甲子園、早稲田、プロ、そして突然の死。高橋直樹が語った因縁のライバル (3ページ目)

  • 高橋安幸●文 text by Takahashi Yasuyuki

「うちの母親は身長が170センチ近くあって、大きかったんです。それで高校ではバレーボールをやって、東京に出て大学に通っていたとき、親父の後輩みたいな人が早稲田の野球部にいて、その人に早慶戦に誘われたと。

 当時の早慶戦といったら、神宮のスタンド全体が真っ白になりますからね。早稲田と慶應しか、こんな満杯の球場で試合はできないんだ、すごいなあ、とあこがれたんでしょう。観ているうちに、『私の子どもが男の子だったら...』と誓ったということです」

 今の時代なら、結婚後にそのように思う女性はいるかもしれない。が、これは戦前、今から80年ほど前の、独身女性の話......。と同時に、プロ野球スカウトの間で、「母親の体格がいいと男の子の体格もいい」と言われてきた話を思い出す。

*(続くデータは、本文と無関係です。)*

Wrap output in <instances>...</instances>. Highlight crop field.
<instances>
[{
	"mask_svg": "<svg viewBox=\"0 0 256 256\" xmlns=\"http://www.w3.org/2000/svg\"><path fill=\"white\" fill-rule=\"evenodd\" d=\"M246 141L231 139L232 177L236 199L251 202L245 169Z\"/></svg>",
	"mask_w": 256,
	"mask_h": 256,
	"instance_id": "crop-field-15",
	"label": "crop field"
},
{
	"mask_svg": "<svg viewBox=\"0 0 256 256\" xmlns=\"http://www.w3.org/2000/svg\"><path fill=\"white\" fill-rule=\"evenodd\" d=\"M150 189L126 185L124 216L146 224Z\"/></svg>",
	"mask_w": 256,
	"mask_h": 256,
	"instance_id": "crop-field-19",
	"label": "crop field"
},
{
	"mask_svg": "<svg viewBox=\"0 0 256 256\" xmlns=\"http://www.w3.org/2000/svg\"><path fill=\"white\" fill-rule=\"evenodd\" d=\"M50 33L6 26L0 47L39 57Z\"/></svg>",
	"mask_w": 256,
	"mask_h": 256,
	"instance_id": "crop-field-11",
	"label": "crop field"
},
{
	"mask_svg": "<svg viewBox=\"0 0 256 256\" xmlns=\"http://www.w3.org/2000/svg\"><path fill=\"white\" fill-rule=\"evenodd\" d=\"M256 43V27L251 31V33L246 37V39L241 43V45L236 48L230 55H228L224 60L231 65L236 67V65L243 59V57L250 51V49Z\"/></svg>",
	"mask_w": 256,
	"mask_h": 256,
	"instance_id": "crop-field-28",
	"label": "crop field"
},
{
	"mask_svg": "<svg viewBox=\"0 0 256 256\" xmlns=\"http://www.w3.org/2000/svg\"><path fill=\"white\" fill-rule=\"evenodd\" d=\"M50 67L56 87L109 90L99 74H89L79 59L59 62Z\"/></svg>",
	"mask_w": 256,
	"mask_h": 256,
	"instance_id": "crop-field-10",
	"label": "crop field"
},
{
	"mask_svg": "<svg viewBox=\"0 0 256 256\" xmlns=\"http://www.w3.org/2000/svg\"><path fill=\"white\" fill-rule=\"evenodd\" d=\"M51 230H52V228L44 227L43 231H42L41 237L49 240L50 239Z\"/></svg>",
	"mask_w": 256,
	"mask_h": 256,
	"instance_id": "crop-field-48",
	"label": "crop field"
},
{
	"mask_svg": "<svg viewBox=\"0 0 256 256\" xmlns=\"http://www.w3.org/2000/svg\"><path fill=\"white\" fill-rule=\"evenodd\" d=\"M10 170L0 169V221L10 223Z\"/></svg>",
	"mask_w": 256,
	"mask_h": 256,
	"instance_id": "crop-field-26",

「あんたには私の体力と能力をあげてるんだから、絶対、勝てるからって、高校のときに言われたことあるんです。実際、小学生のときから僕に野球やらせたのは母親です」

 文武両道を超えた高度な道のように感じるが、高校進学に当たって、高橋さんは津久見高・普通科の入試にトップの成績で合格している。中学で投手として活躍し、同校野球部から声をかけられてもいたのだが、学業で最高の結果を出していた。

「僕は頭がよかったんですよ、はっきり言って。先生が入学試験の答案用紙を下から見ていたら、『高橋のがない』と。野球部はだいたい下だからと見ていったら『ない』。どうしたんだ? と思ったら、いちばん上にあった。

 それで野球部でピッチャーとしては、最初はずっと上から投げてたんですが、1年が終わる頃かな、『今のままではね、お前にエース番号をやれない。ちょっと腕を下げたらどうだ?』って監督に言われたんです」

 当時監督の小嶋仁八郎(こじま にはちろう)は中央大、社会人の八幡製鉄で投手として活躍し、西鉄の前身球団=西日本パイレーツに所属した時期もあった(当時はプロ・アマ規定がなかった)。甲子園では67年の春、72年の夏、津久見高を優勝に導いた名将だが、選手に「ああしろ、こうしろ」と言わず、ヒントを与えて自分で考えさせる指導をしていたという。